> [DATA SUPPLIED]
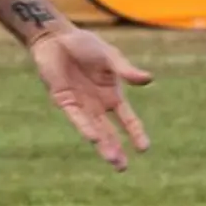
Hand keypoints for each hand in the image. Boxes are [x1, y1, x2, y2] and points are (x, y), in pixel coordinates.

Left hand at [30, 28, 152, 171]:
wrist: (57, 38)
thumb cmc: (86, 46)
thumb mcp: (111, 57)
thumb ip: (126, 70)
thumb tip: (149, 79)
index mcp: (112, 94)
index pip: (127, 119)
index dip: (135, 133)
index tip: (144, 148)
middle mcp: (97, 104)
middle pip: (109, 132)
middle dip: (115, 149)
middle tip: (122, 167)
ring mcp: (81, 104)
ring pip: (94, 129)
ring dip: (102, 144)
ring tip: (112, 159)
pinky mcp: (64, 100)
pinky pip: (77, 117)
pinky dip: (86, 127)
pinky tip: (94, 137)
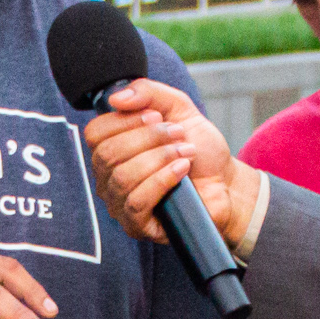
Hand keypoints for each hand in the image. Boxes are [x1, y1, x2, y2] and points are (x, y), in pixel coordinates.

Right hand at [82, 79, 263, 248]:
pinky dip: (162, 180)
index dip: (125, 120)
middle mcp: (108, 177)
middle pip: (107, 154)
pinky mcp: (136, 225)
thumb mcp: (178, 108)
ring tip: (185, 152)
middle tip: (178, 134)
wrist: (225, 182)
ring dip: (160, 158)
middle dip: (149, 138)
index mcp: (111, 149)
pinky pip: (137, 202)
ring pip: (122, 177)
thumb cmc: (198, 147)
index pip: (94, 133)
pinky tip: (182, 170)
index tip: (156, 116)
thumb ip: (148, 92)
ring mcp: (119, 204)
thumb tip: (115, 98)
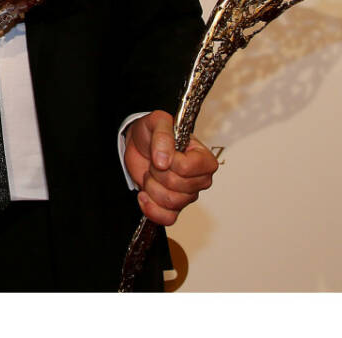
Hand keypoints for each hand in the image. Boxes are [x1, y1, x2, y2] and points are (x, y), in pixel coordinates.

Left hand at [123, 110, 216, 225]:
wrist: (138, 143)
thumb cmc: (153, 131)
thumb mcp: (157, 122)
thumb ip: (163, 136)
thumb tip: (164, 161)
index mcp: (203, 158)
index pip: (188, 168)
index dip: (171, 162)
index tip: (162, 154)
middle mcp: (200, 179)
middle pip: (178, 187)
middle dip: (157, 173)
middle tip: (154, 162)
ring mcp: (188, 195)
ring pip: (171, 202)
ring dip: (152, 187)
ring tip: (151, 174)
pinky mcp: (173, 207)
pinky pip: (167, 218)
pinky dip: (151, 209)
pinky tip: (143, 195)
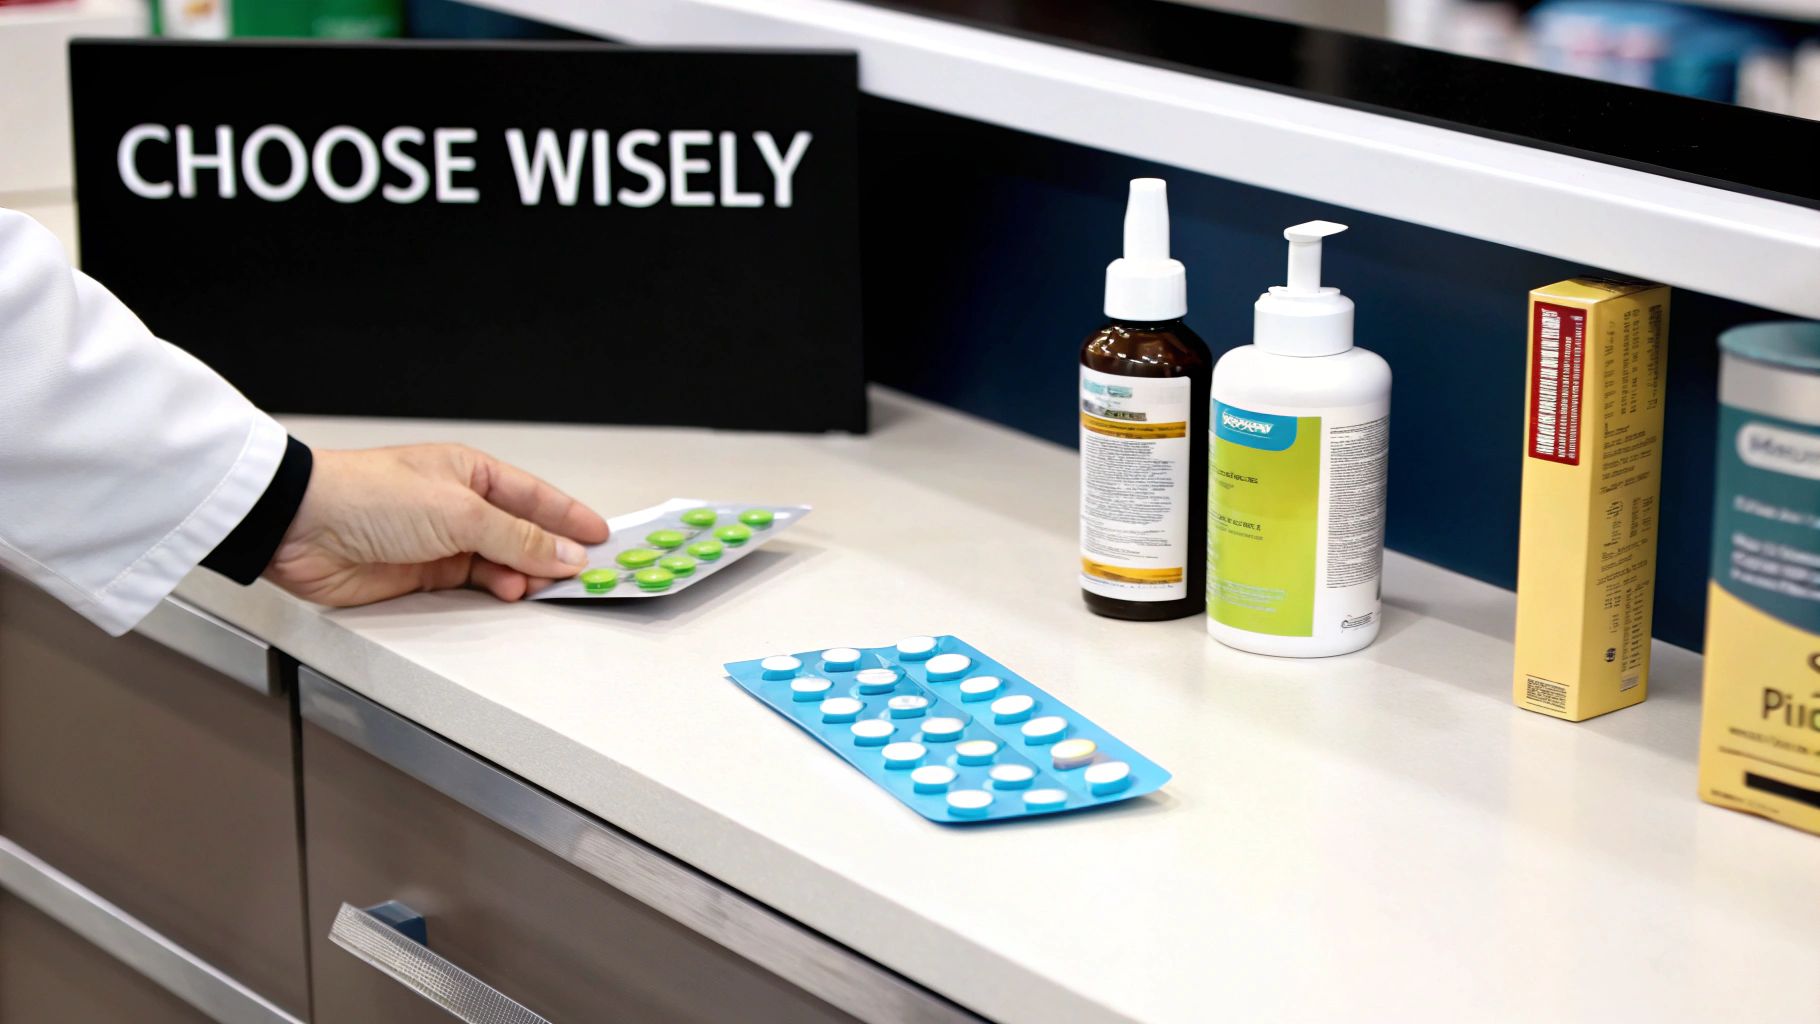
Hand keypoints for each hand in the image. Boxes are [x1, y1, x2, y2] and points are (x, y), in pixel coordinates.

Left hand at [265, 444, 609, 605]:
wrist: (300, 528)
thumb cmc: (368, 495)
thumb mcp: (459, 511)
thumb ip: (518, 538)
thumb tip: (565, 553)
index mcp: (471, 473)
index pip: (536, 497)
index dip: (572, 518)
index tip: (605, 539)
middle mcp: (459, 506)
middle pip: (522, 534)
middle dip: (553, 554)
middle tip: (588, 575)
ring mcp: (441, 543)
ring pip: (501, 564)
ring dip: (524, 576)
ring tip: (547, 588)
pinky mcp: (421, 577)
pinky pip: (474, 588)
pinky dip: (496, 592)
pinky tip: (511, 595)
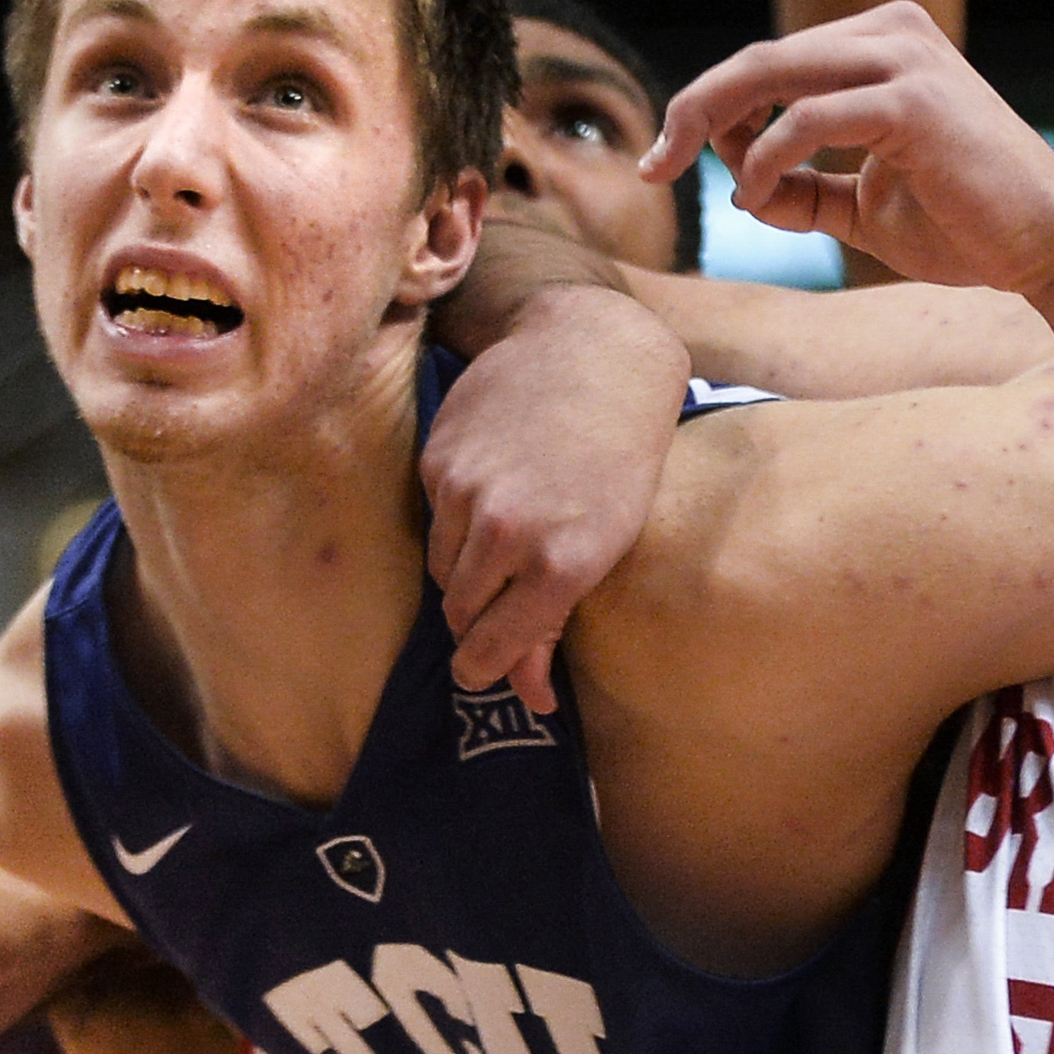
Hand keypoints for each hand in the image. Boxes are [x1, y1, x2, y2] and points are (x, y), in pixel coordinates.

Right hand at [424, 286, 686, 712]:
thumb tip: (530, 701)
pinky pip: (434, 519)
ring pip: (442, 570)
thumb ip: (555, 626)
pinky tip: (491, 490)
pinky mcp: (437, 461)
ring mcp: (467, 495)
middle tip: (500, 602)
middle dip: (476, 620)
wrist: (591, 353)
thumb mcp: (608, 545)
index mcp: (562, 566)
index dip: (481, 669)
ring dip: (465, 572)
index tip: (479, 672)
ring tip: (502, 541)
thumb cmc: (619, 457)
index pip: (491, 650)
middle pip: (460, 615)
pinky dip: (455, 520)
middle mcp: (508, 534)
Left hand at [642, 2, 1053, 295]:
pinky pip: (807, 118)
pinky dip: (766, 157)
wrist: (1048, 249)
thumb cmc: (965, 225)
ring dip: (713, 128)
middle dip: (690, 111)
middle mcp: (892, 32)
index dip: (707, 109)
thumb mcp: (862, 204)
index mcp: (882, 43)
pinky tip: (757, 192)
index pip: (769, 63)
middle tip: (648, 168)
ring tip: (693, 181)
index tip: (664, 163)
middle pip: (758, 59)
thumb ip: (801, 186)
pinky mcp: (913, 99)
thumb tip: (733, 181)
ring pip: (770, 73)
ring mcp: (904, 58)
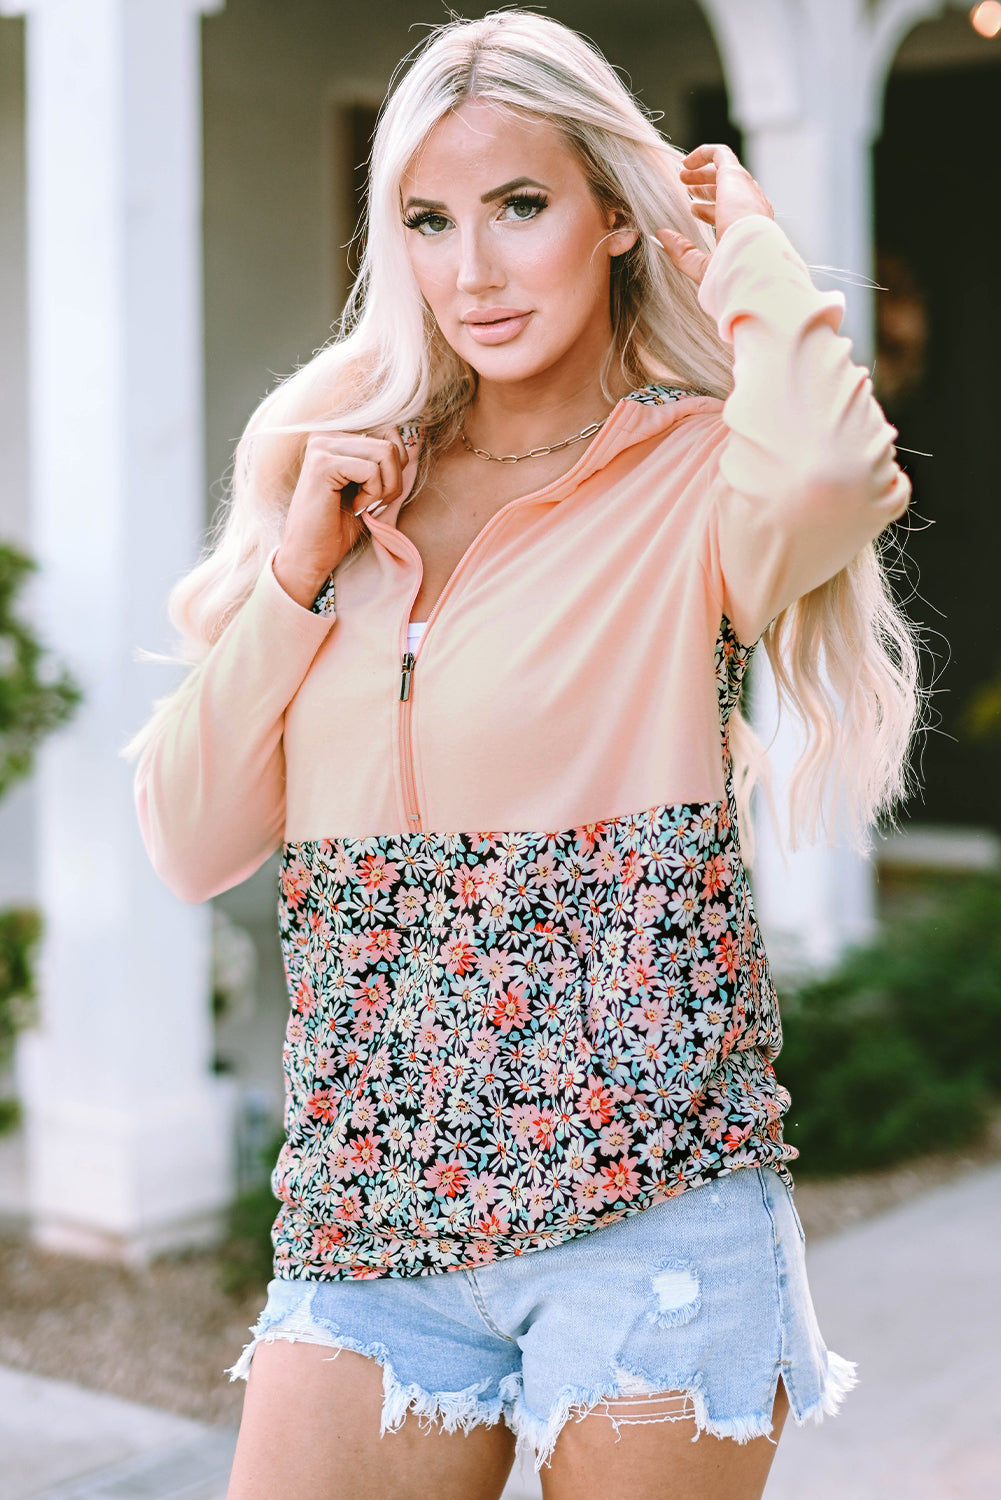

> [WHAT TO DO]
All lines of the data that hold "Left" need to be copied.

> [COMPLETED TASK]
Left hand at [30, 28, 152, 171]:
Left hand at [123, 110, 216, 225]:
Left hand at [265, 444, 609, 605]:
Left hand at [642, 2, 1053, 295]:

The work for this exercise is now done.